ENUNCIADO DE TAREA »
Cambia "Source code" por "Código fuente" en todas las filas siguientes y reprodúcelas sin alterar nada más.

DATOS PROPORCIONADOS »
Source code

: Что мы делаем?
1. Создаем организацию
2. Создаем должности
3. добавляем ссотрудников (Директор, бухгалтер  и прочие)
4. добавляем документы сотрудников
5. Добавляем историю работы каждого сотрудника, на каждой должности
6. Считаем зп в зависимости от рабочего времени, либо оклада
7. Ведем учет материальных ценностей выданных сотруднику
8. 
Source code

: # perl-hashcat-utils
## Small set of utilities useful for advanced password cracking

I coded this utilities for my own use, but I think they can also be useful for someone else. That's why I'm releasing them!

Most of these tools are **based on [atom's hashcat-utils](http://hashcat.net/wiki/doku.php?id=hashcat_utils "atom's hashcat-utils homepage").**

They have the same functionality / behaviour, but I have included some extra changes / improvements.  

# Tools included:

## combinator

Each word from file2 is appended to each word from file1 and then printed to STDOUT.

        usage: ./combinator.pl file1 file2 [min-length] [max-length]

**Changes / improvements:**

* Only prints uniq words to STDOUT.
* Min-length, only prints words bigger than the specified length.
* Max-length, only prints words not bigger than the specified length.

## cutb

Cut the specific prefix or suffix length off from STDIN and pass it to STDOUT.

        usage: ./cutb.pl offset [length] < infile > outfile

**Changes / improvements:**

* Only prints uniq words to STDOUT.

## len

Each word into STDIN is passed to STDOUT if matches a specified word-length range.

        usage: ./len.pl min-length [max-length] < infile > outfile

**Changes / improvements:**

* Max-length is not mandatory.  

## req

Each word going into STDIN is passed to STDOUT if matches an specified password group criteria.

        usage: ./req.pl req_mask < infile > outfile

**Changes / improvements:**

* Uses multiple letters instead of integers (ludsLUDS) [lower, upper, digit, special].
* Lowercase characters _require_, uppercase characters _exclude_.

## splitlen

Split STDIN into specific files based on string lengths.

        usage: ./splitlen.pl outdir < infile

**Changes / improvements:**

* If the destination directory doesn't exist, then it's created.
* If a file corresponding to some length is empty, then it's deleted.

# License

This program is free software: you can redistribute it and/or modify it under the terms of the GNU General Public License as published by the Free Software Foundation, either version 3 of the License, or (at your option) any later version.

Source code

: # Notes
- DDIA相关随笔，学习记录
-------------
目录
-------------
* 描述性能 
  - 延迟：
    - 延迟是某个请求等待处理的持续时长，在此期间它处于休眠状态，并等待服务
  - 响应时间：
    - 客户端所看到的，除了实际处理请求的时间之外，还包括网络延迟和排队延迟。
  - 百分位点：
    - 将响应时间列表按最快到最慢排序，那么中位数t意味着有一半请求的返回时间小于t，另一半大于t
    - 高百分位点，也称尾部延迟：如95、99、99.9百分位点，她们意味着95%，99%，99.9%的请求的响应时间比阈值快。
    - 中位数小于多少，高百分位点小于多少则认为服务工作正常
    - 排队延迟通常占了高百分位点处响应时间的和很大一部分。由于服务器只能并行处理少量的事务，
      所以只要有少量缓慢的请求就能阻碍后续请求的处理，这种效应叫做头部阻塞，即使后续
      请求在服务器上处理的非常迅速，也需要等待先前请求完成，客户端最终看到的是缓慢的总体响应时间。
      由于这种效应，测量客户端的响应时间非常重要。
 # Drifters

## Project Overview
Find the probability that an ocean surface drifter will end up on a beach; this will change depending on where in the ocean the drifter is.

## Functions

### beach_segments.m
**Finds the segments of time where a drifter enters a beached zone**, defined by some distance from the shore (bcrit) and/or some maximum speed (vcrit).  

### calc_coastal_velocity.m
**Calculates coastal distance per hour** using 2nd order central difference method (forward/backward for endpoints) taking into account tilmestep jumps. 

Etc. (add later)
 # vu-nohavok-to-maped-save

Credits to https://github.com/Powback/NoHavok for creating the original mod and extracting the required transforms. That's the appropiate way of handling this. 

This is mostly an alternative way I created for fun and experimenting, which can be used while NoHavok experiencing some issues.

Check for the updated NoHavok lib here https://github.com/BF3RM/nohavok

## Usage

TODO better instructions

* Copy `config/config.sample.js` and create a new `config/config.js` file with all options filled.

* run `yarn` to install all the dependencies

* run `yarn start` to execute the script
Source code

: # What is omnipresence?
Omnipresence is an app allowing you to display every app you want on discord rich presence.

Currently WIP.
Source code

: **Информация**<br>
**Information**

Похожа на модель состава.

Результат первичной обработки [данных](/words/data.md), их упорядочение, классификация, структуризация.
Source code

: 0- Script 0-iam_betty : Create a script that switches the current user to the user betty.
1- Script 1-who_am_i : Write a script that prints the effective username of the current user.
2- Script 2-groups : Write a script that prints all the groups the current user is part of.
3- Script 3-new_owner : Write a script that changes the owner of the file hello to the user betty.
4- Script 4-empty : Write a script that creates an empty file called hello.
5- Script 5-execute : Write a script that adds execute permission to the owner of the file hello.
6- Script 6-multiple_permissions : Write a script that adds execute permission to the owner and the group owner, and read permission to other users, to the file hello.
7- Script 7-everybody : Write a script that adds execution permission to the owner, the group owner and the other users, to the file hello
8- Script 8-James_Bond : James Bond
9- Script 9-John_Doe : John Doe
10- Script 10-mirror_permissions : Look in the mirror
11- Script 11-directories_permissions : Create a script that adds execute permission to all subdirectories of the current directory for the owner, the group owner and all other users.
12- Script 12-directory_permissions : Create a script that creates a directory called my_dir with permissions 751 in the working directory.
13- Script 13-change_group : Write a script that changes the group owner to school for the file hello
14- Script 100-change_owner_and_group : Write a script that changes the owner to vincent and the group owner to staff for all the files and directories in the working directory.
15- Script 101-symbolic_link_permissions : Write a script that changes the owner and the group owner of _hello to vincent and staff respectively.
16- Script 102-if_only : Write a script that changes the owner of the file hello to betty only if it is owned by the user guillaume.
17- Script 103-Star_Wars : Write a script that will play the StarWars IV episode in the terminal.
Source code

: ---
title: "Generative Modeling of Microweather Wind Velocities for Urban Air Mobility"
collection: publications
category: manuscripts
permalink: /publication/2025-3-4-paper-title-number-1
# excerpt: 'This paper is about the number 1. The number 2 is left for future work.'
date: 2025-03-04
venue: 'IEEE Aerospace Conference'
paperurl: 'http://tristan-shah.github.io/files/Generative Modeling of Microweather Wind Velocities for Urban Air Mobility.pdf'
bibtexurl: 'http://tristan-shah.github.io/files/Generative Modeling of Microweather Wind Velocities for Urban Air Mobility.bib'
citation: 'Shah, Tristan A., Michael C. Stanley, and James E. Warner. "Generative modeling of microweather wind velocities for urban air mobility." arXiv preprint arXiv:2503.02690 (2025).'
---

RESPUESTA DE TAREA »
Código fuente

: Что мы делаем?
1. Создаем организацию
2. Создаем должности
3. добавляем ссотрудников (Директор, бухгалтер  и прочие)
4. добавляем документы сотрудников
5. Добавляем историю работы каждого сотрудника, на каждой должности
6. Считаем зп в зависимости от рабочего времени, либо оклада
7. Ведем учет материальных ценностей выданных сотруднику
8. 
Código fuente

: # perl-hashcat-utils
## Small set of utilities useful for advanced password cracking

I coded this utilities for my own use, but I think they can also be useful for someone else. That's why I'm releasing them!

Most of these tools are **based on [atom's hashcat-utils](http://hashcat.net/wiki/doku.php?id=hashcat_utils "atom's hashcat-utils homepage").**

They have the same functionality / behaviour, but I have included some extra changes / improvements.  

# Tools included:

## combinator

Each word from file2 is appended to each word from file1 and then printed to STDOUT.

        usage: ./combinator.pl file1 file2 [min-length] [max-length]

**Changes / improvements:**

* Only prints uniq words to STDOUT.
* Min-length, only prints words bigger than the specified length.
* Max-length, only prints words not bigger than the specified length.

## cutb

Cut the specific prefix or suffix length off from STDIN and pass it to STDOUT.

        usage: ./cutb.pl offset [length] < infile > outfile

**Changes / improvements:**

* Only prints uniq words to STDOUT.

## len

Each word into STDIN is passed to STDOUT if matches a specified word-length range.

        usage: ./len.pl min-length [max-length] < infile > outfile

**Changes / improvements:**

* Max-length is not mandatory.  

## req

Each word going into STDIN is passed to STDOUT if matches an specified password group criteria.

        usage: ./req.pl req_mask < infile > outfile

**Changes / improvements:**

* Uses multiple letters instead of integers (ludsLUDS) [lower, upper, digit, special].
* Lowercase characters _require_, uppercase characters _exclude_.

## splitlen

Split STDIN into specific files based on string lengths.

        usage: ./splitlen.pl outdir < infile

**Changes / improvements:**

* If the destination directory doesn't exist, then it's created.
* If a file corresponding to some length is empty, then it's deleted.

# License

This program is free software: you can redistribute it and/or modify it under the terms of the GNU General Public License as published by the Free Software Foundation, either version 3 of the License, or (at your option) any later version.

Código fuente

: # Notes
- DDIA相关随笔，学习记录
-------------
目录
-------------
* 描述性能 
  - 延迟：
    - 延迟是某个请求等待处理的持续时长，在此期间它处于休眠状态，并等待服务
  - 响应时间：
    - 客户端所看到的，除了实际处理请求的时间之外，还包括网络延迟和排队延迟。
  - 百分位点：
    - 将响应时间列表按最快到最慢排序，那么中位数t意味着有一半请求的返回时间小于t，另一半大于t
    - 高百分位点，也称尾部延迟：如95、99、99.9百分位点，她们意味着95%，99%，99.9%的请求的响应时间比阈值快。
    - 中位数小于多少，高百分位点小于多少则认为服务工作正常
    - 排队延迟通常占了高百分位点处响应时间的和很大一部分。由于服务器只能并行处理少量的事务，
      所以只要有少量缓慢的请求就能阻碍后续请求的处理，这种效应叫做头部阻塞，即使后续
      请求在服务器上处理的非常迅速，也需要等待先前请求完成，客户端最终看到的是缓慢的总体响应时间。
      由于这种效应，测量客户端的响应时间非常重要。
 # Drifters

## Project Overview
Find the probability that an ocean surface drifter will end up on a beach; this will change depending on where in the ocean the drifter is.

## Functions

### beach_segments.m
**Finds the segments of time where a drifter enters a beached zone**, defined by some distance from the shore (bcrit) and/or some maximum speed (vcrit).  

### calc_coastal_velocity.m
**Calculates coastal distance per hour** using 2nd order central difference method (forward/backward for endpoints) taking into account tilmestep jumps. 

Etc. (add later)
 # vu-nohavok-to-maped-save

Credits to https://github.com/Powback/NoHavok for creating the original mod and extracting the required transforms. That's the appropiate way of handling this. 

This is mostly an alternative way I created for fun and experimenting, which can be used while NoHavok experiencing some issues.

Check for the updated NoHavok lib here https://github.com/BF3RM/nohavok

## Usage

TODO better instructions

* Copy `config/config.sample.js` and create a new `config/config.js` file with all options filled.

* run `yarn` to install all the dependencies

* run `yarn start` to execute the script
Código fuente

: # What is omnipresence?
Omnipresence is an app allowing you to display every app you want on discord rich presence.

Currently WIP.
Código fuente

: **Информация**<br>
**Information**

Похожа на модель состава.

Результат первичной обработки [данных](/words/data.md), их упорядочение, классификация, структуризация.
Código fuente

: 0- Script 0-iam_betty : Create a script that switches the current user to the user betty.
1- Script 1-who_am_i : Write a script that prints the effective username of the current user.
2- Script 2-groups : Write a script that prints all the groups the current user is part of.
3- Script 3-new_owner : Write a script that changes the owner of the file hello to the user betty.
4- Script 4-empty : Write a script that creates an empty file called hello.
5- Script 5-execute : Write a script that adds execute permission to the owner of the file hello.
6- Script 6-multiple_permissions : Write a script that adds execute permission to the owner and the group owner, and read permission to other users, to the file hello.
7- Script 7-everybody : Write a script that adds execution permission to the owner, the group owner and the other users, to the file hello
8- Script 8-James_Bond : James Bond
9- Script 9-John_Doe : John Doe
10- Script 10-mirror_permissions : Look in the mirror
11- Script 11-directories_permissions : Create a script that adds execute permission to all subdirectories of the current directory for the owner, the group owner and all other users.
12- Script 12-directory_permissions : Create a script that creates a directory called my_dir with permissions 751 in the working directory.
13- Script 13-change_group : Write a script that changes the group owner to school for the file hello
14- Script 100-change_owner_and_group : Write a script that changes the owner to vincent and the group owner to staff for all the files and directories in the working directory.
15- Script 101-symbolic_link_permissions : Write a script that changes the owner and the group owner of _hello to vincent and staff respectively.
16- Script 102-if_only : Write a script that changes the owner of the file hello to betty only if it is owned by the user guillaume.
17- Script 103-Star_Wars : Write a script that will play the StarWars IV episode in the terminal.
Código fuente

: ---
title: "Generative Modeling of Microweather Wind Velocities for Urban Air Mobility"
collection: publications
category: manuscripts
permalink: /publication/2025-3-4-paper-title-number-1
# excerpt: 'This paper is about the number 1. The number 2 is left for future work.'
date: 2025-03-04
venue: 'IEEE Aerospace Conference'
paperurl: 'http://tristan-shah.github.io/files/Generative Modeling of Microweather Wind Velocities for Urban Air Mobility.pdf'
bibtexurl: 'http://tristan-shah.github.io/files/Generative Modeling of Microweather Wind Velocities for Urban Air Mobility.bib'
citation: 'Shah, Tristan A., Michael C. Stanley, and James E. Warner. "Generative modeling of microweather wind velocities for urban air mobility." arXiv preprint arXiv:2503.02690 (2025).'
---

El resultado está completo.